Exposition Magritte : La trahison des images au Centre Pompidou

11 novembre 2016


Par temps pluvieux, quoi de mieux à faire que visiter une exposition consacrée à un artiste que l’on aime peu. Me voici donc au sixième étage du Centre Pompidou où se tient Magritte : La trahison des images, me souvenant de la visite faite au Musée Magritte à Bruxelles en deux mille onze, lorsque j’étais bien accompagné.
Il y a du monde mais sans excès.
-C’est intrigant, constate une visiteuse devant Ceci n’est pas une pomme.
Ce fantastique, cet onirisme, ce surréalisme ne suscitent en moi qu’un intérêt relatif, d’autant que certaines toiles sont trop connues, ayant servies à illustrer des couvertures de romans ou autres.
Un gardien s’est endormi sur sa chaise. Des presbytes font des photos en regardant par-dessus leurs lunettes. Des sexagénaires s’instruisent avec un guide humain qui leur parle dans l’oreillette. A l’issue celui-ci récupère son matériel en leur disant :
-Si vous avez des questions, sachant que c’est inexplicable.
Un bon moyen de n’en avoir pas et de pouvoir tracer.
Quand même je retiens, pour son obscénité, un tableau des débuts, La Lampe philosophique montrant, près d’une bougie serpenteuse, un homme (lui-même ?), de profil, l’œil gêné, son gros et long nez plongé dans sa pipe, et vers la fin Les promenades d’Euclide à la perspective trompeuse.
En sortant de là, conséquence du sale temps de novembre, une douleur me prend dans la gorge et l’oreille droite qui nuit à mon exploration du deuxième Book-Off. Je suis content de pouvoir m’asseoir dans le train du retour avant même qu’il soit affiché. Le dix-huit heures trente part toujours de la voie dix-huit.
Un peu avant son départ, une fille s’installe à côté de moi, c’était la dernière place libre de la voiture. Elle lit La Fille du train de Paula Hawkins. Ce train avance bien, du moins jusqu’à Gaillon Aubevoye où il est « retenu par un problème de signalisation », ce qui nous vaut cet exquis message du chef de bord :
-Le train risque de repartir d’un moment à l’autre.
Il repart, mais un nouveau message nous annonce vingt minutes de retard à l’arrivée « suite à un problème d’adhérence dû aux conditions atmosphériques » Il drache sévèrement, c’est vrai, et notre pauvre petit train patine dans la semoule, ce qui fait sourire ironiquement les quelques voyageurs qui vont jusqu’à Rouen, sauf la fille du train qui ne décolle pas les yeux de sa lecture.

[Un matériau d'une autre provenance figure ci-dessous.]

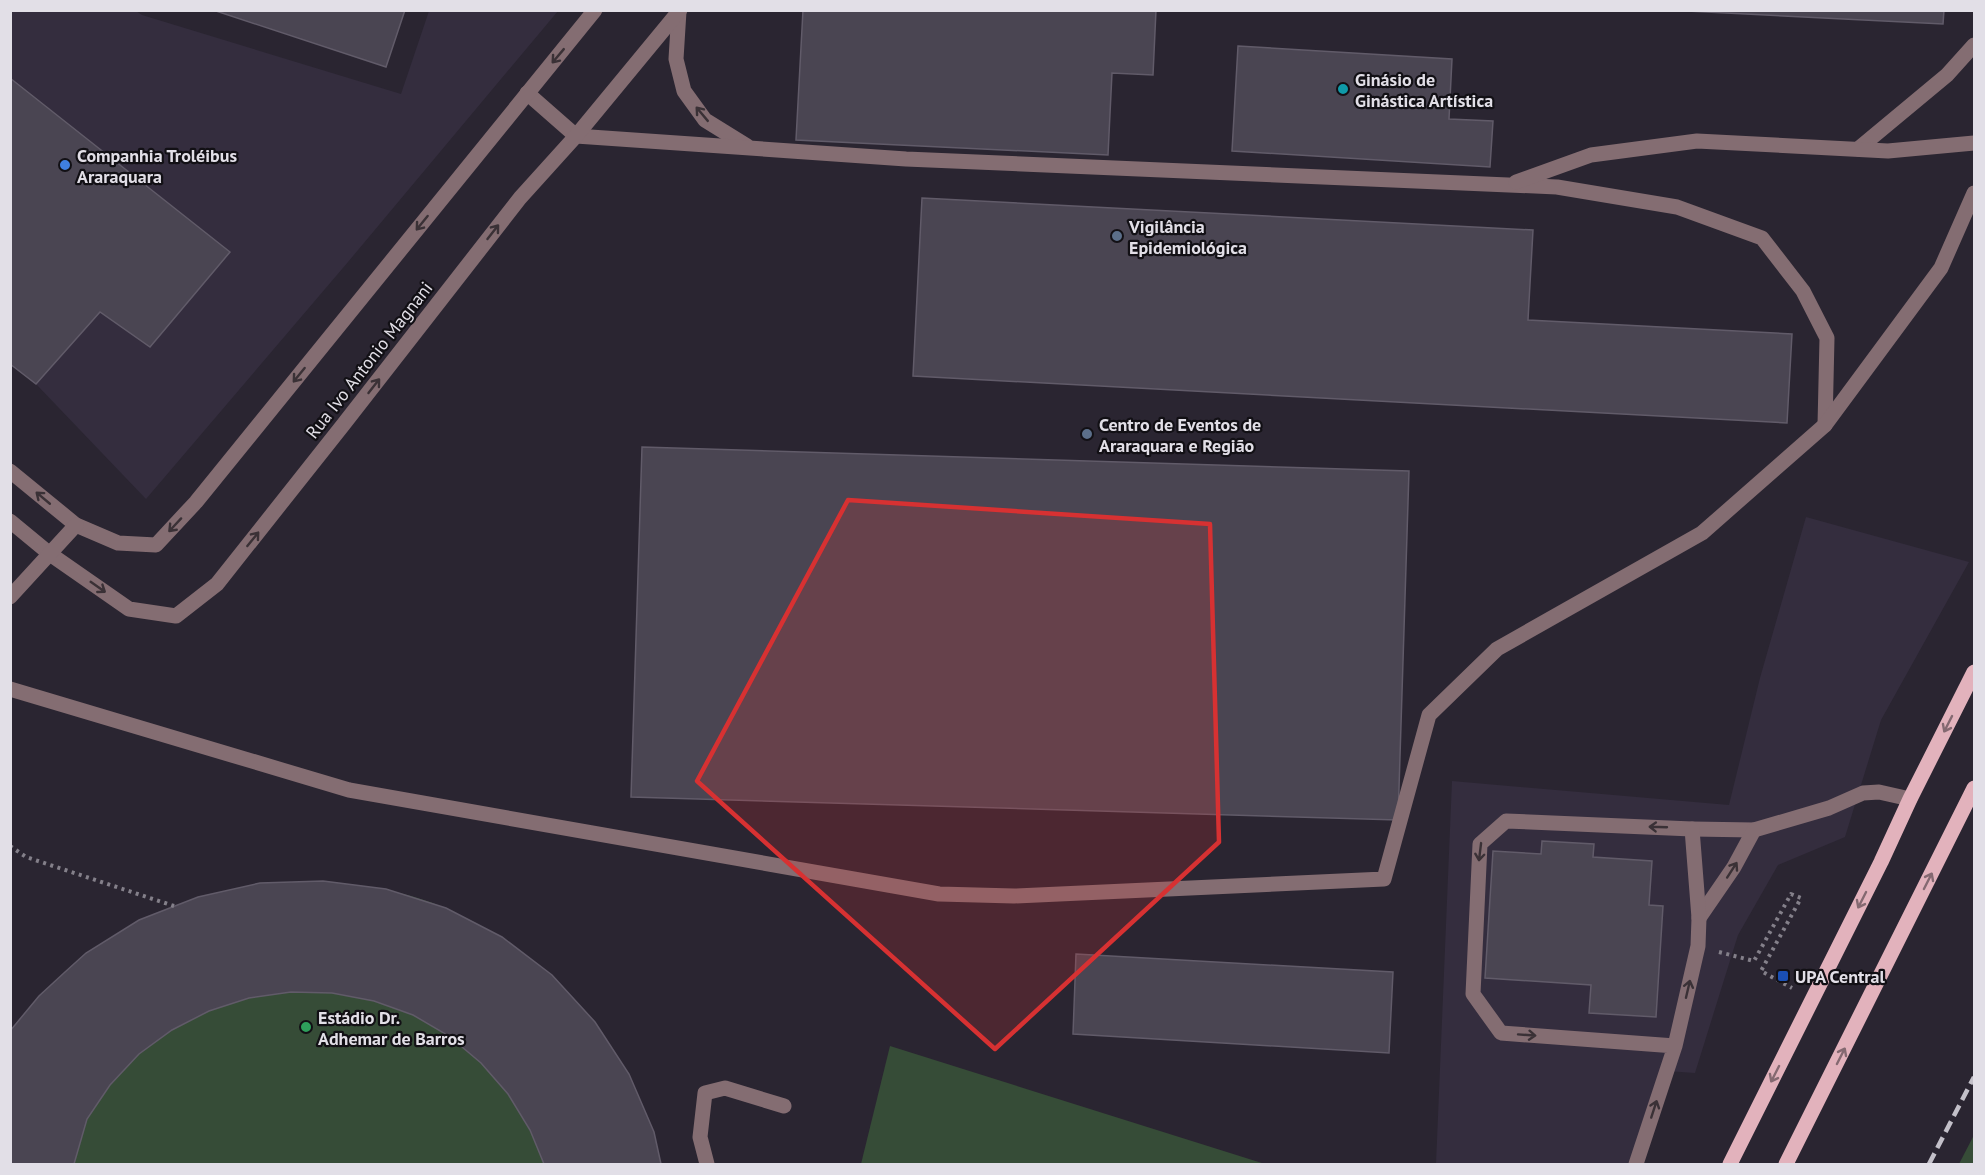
<svg xmlns="http://www.w3.org/2000/svg" width="1985" height="1175" font-family="'PT Sans',sans-serif">
<style>
.built{fill:#342d3e}
.green{fill:#364c37}
.building{fill:#4a4552;stroke:#615b69;stroke-width:1.5}
.lines{fill:none;stroke-linecap:round;stroke-linejoin:round}
.path{stroke:#84808a;stroke-width:4;stroke-dasharray:3 4.5;stroke-linecap:butt}
.minor{stroke:#846d72;stroke-width:15}
.major{stroke:#e2b2bc;stroke-width:15}
.rail{stroke:#c3c0c9;stroke-width:4.5;stroke-dasharray:12 6;stroke-linecap:butt}
.oneway{stroke:#3a3136}
.oneway2{stroke:#846971}
.marked{fill:#d73132;fill-opacity:0.2;stroke:#d73132;stroke-width:4.5;stroke-linejoin:round}
.culture-dot{fill:#0f9aa8;stroke:#121015;stroke-width:2}
.shop-dot{fill:#3f7fe0;stroke:#121015;stroke-width:2}
.service-dot{fill:#5c6f8a;stroke:#121015;stroke-width:2}
.transit-dot{fill:#1a4fb4;stroke:#121015;stroke-width:2}
.leisure-dot{fill:#2e9e5b;stroke:#121015;stroke-width:2}
.labels{text-anchor:middle;dominant-baseline:central;stroke-width:4.5;stroke-linejoin:round;paint-order:stroke}
.poi-label{font-size:18px;font-weight:bold;fill:#e2dfe7;stroke:#121015;text-anchor:start}
.street-label{font-size:18px;fill:#e2dfe7;stroke:#121015}
</style>
<rect width="100%" height="100%" fill="#2a2531"/>
<g class="built">
<path d="M10,11H136L142,15L401,94L429,11H558L348,262L146,499L36,384L100,312L150,346L230,252L11,78Z"/>
<path d="M1806,517L1969,562L1881,720L1845,837L1778,865L1738,935L1695,1073L1667,1071L1632,1164H1436L1452,781L1729,805L1760,678Z"/>
</g>
<g class="green">
<path d="M323,881C365,886 408,891 447,909C555,956 635,1050 661,1164H11L10,1031L39,996L86,953L139,920L198,897L260,883Z"/>
<path d="M890,1046L1265,1164H861Z"/>
<path d="M1974,1135V1164H1959Z"/>
</g>
<g class="building">
<path d="M213,10H405L386,67Z"/>
<path d="M803,10H1156L1153,75L1112,73L1108,155L796,140Z"/>
<path d="M1667,10H1944L1943,24Z"/>
<path d="M1238,46L1452,59L1449,119L1493,121L1490,167L1232,151Z"/>
<path d="M10,78L230,252L150,347L100,312L36,384L10,364Z"/>
<path d="M922,198L1533,230L1528,320L1792,334L1787,423L913,376Z"/>
<path d="M642,447L1409,471L1398,820L631,797Z"/>
<path d="M1542,841L1594,844L1593,857L1652,861L1649,905L1663,906L1656,1017L1589,1013L1591,985L1485,978L1493,851L1541,854Z"/>
<path d="M323,881L386,889L446,908L502,937L552,975L595,1022L629,1074L654,1132L661,1164H544L530,1130L508,1094L481,1063L449,1036L413,1015L374,1001L332,993L291,992L249,998L209,1011L172,1030L139,1054L110,1085L87,1119L74,1164H10V1031L39,996L65,972L86,953L139,920L198,897L260,883Z"/>
<path d="M1076,954L1393,972L1389,1053L1073,1034Z"/>
</g>
<g class="lines">
<g class="path">
<path d="M10,846L26,857L174,906"/>
<path d="M1719,952L1754,961L1791,894L1801,898L1761,971L1792,988"/>
</g>
<g class="minor">
<path d="M679,11L676,59L684,91L705,120L747,146"/>
<path d="M527,93L576,136L906,159L1557,187L1677,207L1762,238L1803,291L1827,338L1825,425"/>
<path d="M1858,149L1947,75L1974,45"/>
<path d="M1516,182L1591,155L1697,141L1888,151L1974,143"/>
<path d="M10,471L76,525L118,543L156,545L196,502L595,10"/>
<path d="M10,521L50,554L129,609L176,616L217,584L343,425L520,198L576,136L680,10"/>
<path d="M10,597L76,525"/>
<path d="M10,689L349,790L939,894L1014,896L1384,879L1429,715L1497,649L1702,533L1825,425L1941,268L1974,193"/>
<path d="M1692,829L1754,830"/>
<path d="M1699,918L1734,867L1754,830L1829,808L1863,793L1879,792L1910,799"/>
<path d="M707,1164L700,1137L705,1093L725,1088L784,1106"/>
<path d="M1636,1164L1675,1046L1698,946L1699,918L1692,829L1506,821L1480,844L1473,994L1501,1033L1675,1046"/>
</g>
<g class="major">
<path d="M1730,1164L1881,862L1910,799L1974,672"/>
<path d="M1786,1164L1974,788"/>
</g>
<path class="rail" d="M1929,1164L1974,1077"/>
</g>
<defs><path id="oneway-shaft" d="M-6 0H5M1.5-3L5.5 0L1.5 3" fill="none" stroke-width="1.6" stroke-linecap="round" stroke-linejoin="round" transform="scale(1.5)"/></defs>
<g class="oneway">
<use href="#oneway-shaft" transform="translate(558 56) rotate(130)"/>
<use href="#oneway-shaft" transform="translate(702 114) rotate(-130)"/>
<use href="#oneway-shaft" transform="translate(422 223) rotate(129)"/>
<use href="#oneway-shaft" transform="translate(493 232) rotate(-52)"/>
<use href="#oneway-shaft" transform="translate(299 375) rotate(129)"/>
<use href="#oneway-shaft" transform="translate(374 386) rotate(-52)"/>
<use href="#oneway-shaft" transform="translate(43 498) rotate(-140)"/>
<use href="#oneway-shaft" transform="translate(175 525) rotate(133)"/>
<use href="#oneway-shaft" transform="translate(253 539) rotate(-51)"/>
<use href="#oneway-shaft" transform="translate(98 587) rotate(35)"/>
<use href="#oneway-shaft" transform="translate(1658 827) rotate(-178)"/>
<use href="#oneway-shaft" transform="translate(1480 852) rotate(97)"/>
<use href="#oneway-shaft" transform="translate(1732 870) rotate(-57)"/>
<use href="#oneway-shaft" transform="translate(1688 989) rotate(-77)"/>
<use href="#oneway-shaft" transform="translate(1527 1035) rotate(4)"/>
<use href="#oneway-shaft" transform="translate(1654 1109) rotate(-72)"/>
</g>
<g class="oneway2">
<use href="#oneway-shaft" transform="translate(1948 724) rotate(117)"/>
<use href="#oneway-shaft" transform="translate(1928 881) rotate(-63)"/>
<use href="#oneway-shaft" transform="translate(1862 900) rotate(117)"/>
<use href="#oneway-shaft" transform="translate(1841 1056) rotate(-63)"/>
<use href="#oneway-shaft" transform="translate(1775 1074) rotate(117)"/>
</g>
<path class="marked" d="M848,500L1210,524L1219,842L995,1049L697,781Z"/>
<circle class="culture-dot" cx="1343" cy="89" r="6"/>
<circle class="shop-dot" cx="65" cy="165" r="6"/>
<g class="service-dot">
<circle cx="1117" cy="236" r="6"/>
<circle cx="1087" cy="434" r="6"/>
</g>
<rect class="transit-dot" x="1777" y="970" width="12" height="12" rx="3"/>
<circle class="leisure-dot" cx="306" cy="1027" r="6"/>
<g class="labels">
<g class="poi-label">
<text x="1355" y="79">Ginásio de<tspan x="1355" dy="21">Ginástica Artística</tspan></text>
<text x="77" y="155">Companhia Troléibus<tspan x="77" dy="21">Araraquara</tspan></text>
<text x="1129" y="226">Vigilância<tspan x="1129" dy="21">Epidemiológica</tspan></text>
<text x="1099" y="424">Centro de Eventos de<tspan x="1099" dy="21">Araraquara e Região</tspan></text>
<text x="1795" y="976">UPA Central</text>
<text x="318" y="1017">Estádio Dr.<tspan x="318" dy="21">Adhemar de Barros</tspan></text>
</g>
<g class="street-label">
<text transform="translate(369 360) rotate(-52)">Rua Ivo Antonio Magnani</text>
</g>
</g>
<rect width="1985" height="1175" fill="none" stroke="#e2dfe7" stroke-width="24"/>
</svg>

A l’arrivée, l’averse redouble et la douleur dans mon oreille également. Malgré le parapluie new-yorkais, je suis dégoulinant avant d’être à la maison. « Ouaip, today was a fucking sad day... », m’écrit celle qui me l’a offert.

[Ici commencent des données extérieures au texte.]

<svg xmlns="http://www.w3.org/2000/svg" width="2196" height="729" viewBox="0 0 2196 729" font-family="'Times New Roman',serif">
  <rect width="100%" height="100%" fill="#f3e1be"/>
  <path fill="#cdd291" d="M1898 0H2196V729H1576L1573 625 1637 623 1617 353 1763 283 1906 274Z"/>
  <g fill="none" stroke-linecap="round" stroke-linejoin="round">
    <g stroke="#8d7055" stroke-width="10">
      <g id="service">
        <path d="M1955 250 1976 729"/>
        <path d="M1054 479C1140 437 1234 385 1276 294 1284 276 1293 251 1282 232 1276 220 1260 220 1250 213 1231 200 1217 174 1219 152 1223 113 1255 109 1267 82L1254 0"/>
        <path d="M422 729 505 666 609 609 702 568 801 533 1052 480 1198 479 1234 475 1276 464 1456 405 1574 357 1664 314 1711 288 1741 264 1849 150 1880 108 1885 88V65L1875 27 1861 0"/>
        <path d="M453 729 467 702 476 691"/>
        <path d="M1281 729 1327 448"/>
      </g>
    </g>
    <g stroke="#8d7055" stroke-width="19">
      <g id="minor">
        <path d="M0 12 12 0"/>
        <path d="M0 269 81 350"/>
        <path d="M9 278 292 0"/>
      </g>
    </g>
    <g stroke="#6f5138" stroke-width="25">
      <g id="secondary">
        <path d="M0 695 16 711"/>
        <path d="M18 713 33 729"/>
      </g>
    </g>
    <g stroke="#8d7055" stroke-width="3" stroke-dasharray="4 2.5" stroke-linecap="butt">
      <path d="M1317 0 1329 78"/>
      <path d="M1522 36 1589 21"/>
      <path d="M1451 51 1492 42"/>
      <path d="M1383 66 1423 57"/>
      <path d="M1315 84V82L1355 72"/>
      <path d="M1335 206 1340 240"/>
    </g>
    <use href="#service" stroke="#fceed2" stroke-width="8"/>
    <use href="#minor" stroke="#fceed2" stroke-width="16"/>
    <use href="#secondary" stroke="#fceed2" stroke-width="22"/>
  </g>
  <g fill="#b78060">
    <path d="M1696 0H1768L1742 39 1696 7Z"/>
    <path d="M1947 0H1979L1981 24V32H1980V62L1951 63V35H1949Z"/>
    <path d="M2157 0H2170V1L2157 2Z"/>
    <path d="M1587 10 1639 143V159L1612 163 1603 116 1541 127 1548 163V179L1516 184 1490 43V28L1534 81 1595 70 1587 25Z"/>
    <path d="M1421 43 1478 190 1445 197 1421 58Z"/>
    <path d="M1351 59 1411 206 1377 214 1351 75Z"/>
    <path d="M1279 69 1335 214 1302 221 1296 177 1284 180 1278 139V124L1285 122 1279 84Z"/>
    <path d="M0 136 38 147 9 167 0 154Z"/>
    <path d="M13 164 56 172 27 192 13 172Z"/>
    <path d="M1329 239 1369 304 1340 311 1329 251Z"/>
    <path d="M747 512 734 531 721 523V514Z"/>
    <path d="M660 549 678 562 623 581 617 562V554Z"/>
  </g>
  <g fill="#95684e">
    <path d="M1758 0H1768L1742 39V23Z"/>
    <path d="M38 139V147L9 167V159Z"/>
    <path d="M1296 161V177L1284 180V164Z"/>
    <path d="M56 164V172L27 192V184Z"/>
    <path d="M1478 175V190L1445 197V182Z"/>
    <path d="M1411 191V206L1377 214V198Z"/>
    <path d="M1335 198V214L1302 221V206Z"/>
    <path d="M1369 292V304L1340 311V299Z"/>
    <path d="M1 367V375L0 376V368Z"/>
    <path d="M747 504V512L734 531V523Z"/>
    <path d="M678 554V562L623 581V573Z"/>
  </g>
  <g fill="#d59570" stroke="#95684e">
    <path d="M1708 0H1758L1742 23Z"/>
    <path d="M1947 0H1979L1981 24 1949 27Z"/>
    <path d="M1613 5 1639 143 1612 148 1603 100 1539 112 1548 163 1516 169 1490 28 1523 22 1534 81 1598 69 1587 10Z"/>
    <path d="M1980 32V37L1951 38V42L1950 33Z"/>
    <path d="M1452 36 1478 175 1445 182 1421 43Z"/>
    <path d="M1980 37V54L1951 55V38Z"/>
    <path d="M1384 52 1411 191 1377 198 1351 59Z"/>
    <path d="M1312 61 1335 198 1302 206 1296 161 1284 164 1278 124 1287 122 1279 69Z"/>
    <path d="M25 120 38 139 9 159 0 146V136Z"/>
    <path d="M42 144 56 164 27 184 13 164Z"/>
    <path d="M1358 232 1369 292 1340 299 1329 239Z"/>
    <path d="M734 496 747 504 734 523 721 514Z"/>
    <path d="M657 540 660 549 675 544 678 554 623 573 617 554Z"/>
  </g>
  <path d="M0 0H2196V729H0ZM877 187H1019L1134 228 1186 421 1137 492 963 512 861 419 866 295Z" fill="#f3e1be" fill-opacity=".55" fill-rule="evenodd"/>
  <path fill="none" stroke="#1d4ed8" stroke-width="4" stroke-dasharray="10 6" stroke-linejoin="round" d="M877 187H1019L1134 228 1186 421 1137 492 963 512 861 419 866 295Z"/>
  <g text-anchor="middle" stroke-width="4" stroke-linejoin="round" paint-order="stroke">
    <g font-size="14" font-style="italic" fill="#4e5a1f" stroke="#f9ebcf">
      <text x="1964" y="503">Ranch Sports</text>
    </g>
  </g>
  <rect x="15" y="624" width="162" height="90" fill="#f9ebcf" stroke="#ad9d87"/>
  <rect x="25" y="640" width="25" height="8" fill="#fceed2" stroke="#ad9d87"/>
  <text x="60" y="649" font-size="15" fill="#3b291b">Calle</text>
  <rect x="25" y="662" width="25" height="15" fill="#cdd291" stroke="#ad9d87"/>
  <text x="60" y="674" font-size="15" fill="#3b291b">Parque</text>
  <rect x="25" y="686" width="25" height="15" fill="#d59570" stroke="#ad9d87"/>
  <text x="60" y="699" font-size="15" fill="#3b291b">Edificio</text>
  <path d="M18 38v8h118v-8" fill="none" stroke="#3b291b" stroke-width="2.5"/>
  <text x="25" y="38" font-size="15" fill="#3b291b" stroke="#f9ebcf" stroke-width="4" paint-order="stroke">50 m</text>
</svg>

                                                                  *
René Magritte peignait bien les nus, il eut pu en faire davantage.
                                                                  *
Le vieux monde se meurt, le nouveau monde tarde à apparaître. Et dans ce clair obscur, surgissent des monstres... Certain(e)s cherchent à se rassurer en citant le marxiste Gramsci, un propos tenu avant la Deuxième Guerre Mondiale et donc anachronique, par ailleurs empreint d’un optimisme illusoire.
Il n’y a pas de vieux monde, ni de nouveau monde à venir. Il n’y en qu’un qui va de catastrophe en catastrophe.
- Les hommes naissent mauvais, dit Mangeclous. Et la société les rend pires. (Albert Cohen)
                                                                  *
J’écris ce texte jeudi après-midi à l’Ubi, il sera lisible le onze novembre deux mille seize, jour du dixième anniversaire de ce Journal qui commença ainsi :
Onze novembre deux mille six, jour anniversaire de la fin de la Grande Boucherie, je sors du bois. Désormais libéré du joug du travail et libre d'apparaître pour ce que je suis sans craindre de fâcheuses retombées professionnelles.